The optic nerve, which innervates the eye, is a common target for the microglia. More than fifty percent of MS patients report vision loss, a condition referred to as acute demyelinating optic neuritis. This is caused by the destruction of the myelin layer of the optic nerve and damage to its fibres in the retina, the region of the eye where images are formed.
Raftopoulos et al., 2016, have discovered a new method for inhibiting further damage of the optic nerve in MS patients. This phenomenon, known as neuroprotection, is provided by partially blocking the microscopic channels which permit the passage of sodium ions into and out of neurons. These channels, called voltage-gated sodium channels, are composed of a protein that spans the membrane of the neuron like a tunnel; they have a central pore which can be in an opened or closed conformation, depending on the internal state of the neuron. When opened, the voltage-gated sodium channels allow sodium ions to enter the neuron, producing an impulse or action potential within the cells. These impulses are necessary in order for the brain to perceive visual stimuli. Thus, the challenge faced by Raftopoulos and his team of researchers was to only partially block these channels so that vision could be preserved; if all of the voltage-gated sodium channels were completely blocked, the impulses for sight would not occur, and blindness would result.
The voltage-gated sodium channel blockade was created with phenytoin, a drug more commonly used to prevent seizures in patients suffering from epilepsy. Blocking the voltage-gated sodium channels reduced the toxic accumulation of sodium ions in the neurons of the optic nerve, as seen in a flare-up of MS. Neuroprotection by partially blocking voltage-gated sodium channels helps to prevent the onset of a microglial attack, thus preserving the myelin sheath surrounding the optic nerve.

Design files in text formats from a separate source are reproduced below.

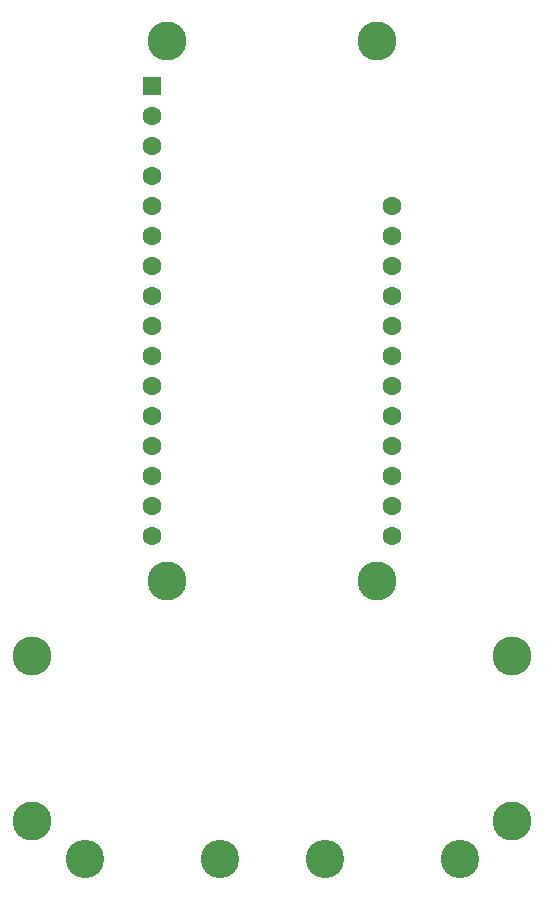
<source format=gbs>
G04 #@! TF.GenerationSoftware,KiCad,Pcbnew,(6.0.8-1)-1*
G04 #@! TF.CreationDate,2023-04-13T00:42:50-04:00*
G04 #@! TF.ProjectId,featherwing_rs485,66656174-6865-4727-9769-6e675f727334,1*
G04 #@! TF.SameCoordinates,Original*
G04 #@! TF.FileFunction,Soldermask,Bot*
G04 #@! TF.FilePolarity,Negative*
%FSLAX46Y46*%
G04 Gerber Fmt 4.6, Leading zero omitted, Abs format (unit mm)*
G04 Created by KiCad (PCBNEW (6.0.8-1)-1) date 2023-04-13 00:42:50*
%MOMM*%
%LPD*%
G01*
G04 APERTURE LIST*
%ADD10C,3.250000*%
%ADD11C,3.302000*%
%ADD12R,1.600000X1.600000*%
%ADD13C,1.600000*%
G04 APERTURE END LIST*
D10*
X89535000Y-126365000D03*
X78105000Y-126365000D03*
D11*
X82550000Y-57150000D03*
X82550000Y-102870000D03*
X53340000Y-109220000D03*
X64770000Y-57150000D03*
X53340000Y-123190000D03*
X93980000Y-109220000D03*
X64770000Y-102870000D03*
X93980000Y-123190000D03*
D12*
X63500000Y-60960000D03*
D13*
X63500000Y-63500000D03*
X63500000Y-66040000D03*
X63500000Y-68580000D03*
X63500000Y-71120000D03*
X63500000Y-73660000D03*
X63500000Y-76200000D03*
X63500000Y-78740000D03*
X63500000Y-81280000D03*
X63500000Y-83820000D03*
X63500000Y-86360000D03*
X63500000Y-88900000D03*
X63500000Y-91440000D03*
X63500000Y-93980000D03*
X63500000Y-96520000D03*
X63500000Y-99060000D03*
X83820000Y-99060000D03*
X83820000Y-96520000D03*
X83820000Y-93980000D03*
X83820000Y-91440000D03*
X83820000Y-88900000D03*
X83820000Y-86360000D03*
X83820000Y-83820000D03*
X83820000Y-81280000D03*
X83820000Y-78740000D03*
X83820000Y-76200000D03*
X83820000Y-73660000D03*
X83820000Y-71120000D03*
D10*
X69215000Y-126431000D03*
X57785000Y-126431000D03*
M02*

</source>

The effectiveness of phenytoin as a neuroprotective agent was evaluated by measuring the thickness of the retinal nerve fibre layer (RNFL). Degradation of the myelin of the optic nerve leads to damage of the RNFL, an unmyelinated axon which transmits visual information to processing centres in the brain. Reduction in the thickness of the RNFL is associated with vision loss. Phenytoin is not the first drug to be tested for neuroprotection of the optic nerve and retinal fibres, but it is advantageous due to its rapid effects; it is critical that neuroprotective drug treatment begins promptly during an inflammatory relapse of MS in order to sustain the myelin layer and prevent further damage. When compared, patients who used phenytoin had thirty percent less reduction in RNFL thickness than those who were not given the drug in this trial. Therefore, neuroprotection by phenytoin in MS patients is a promising method of treating future relapses in MS patients with acute demyelinating optic neuritis.

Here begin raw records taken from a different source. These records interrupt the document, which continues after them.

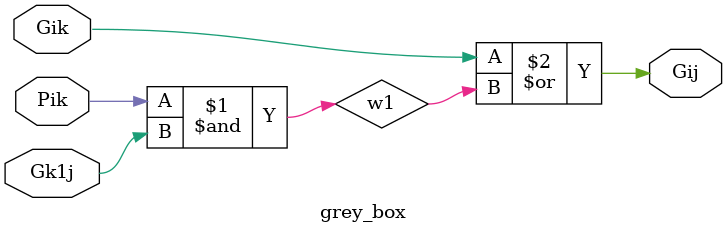
<source format=v>
module grey_box(Gik, Pik, Gk1j, Gij
	);

	// Assigning ports as in/out
	input Gik, Pik, Gk1j;
	output Gij;

	// Logic
	// Gij = Gik + (Pik*Gk1j)
	wire w1;
	and g1(w1, Pik, Gk1j);
	or g2(Gij, Gik, w1);

endmodule

</source>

Source: Raftopoulos, R., Hickman, S.J., Toosy, A., Sharrack, B., Mallik, S., Paling, D., Altmann, D.R., Yiannakas, M.C., Malladi, P., Sheridan, R., Sarrigiannis, P.G., Hoggard, N., Koltzenburg, M., Wheeler-Kingshot, C.A., Schmierer, K., Giovannoni, G., Miller, H.D., and Kapoor, R. (2016). Phenytoin for neuroprotection in patients with acute optic neuritis: a randomised, placebo-controlled, phase 2 trial. The Lancet Neurology 15(3): 259-269.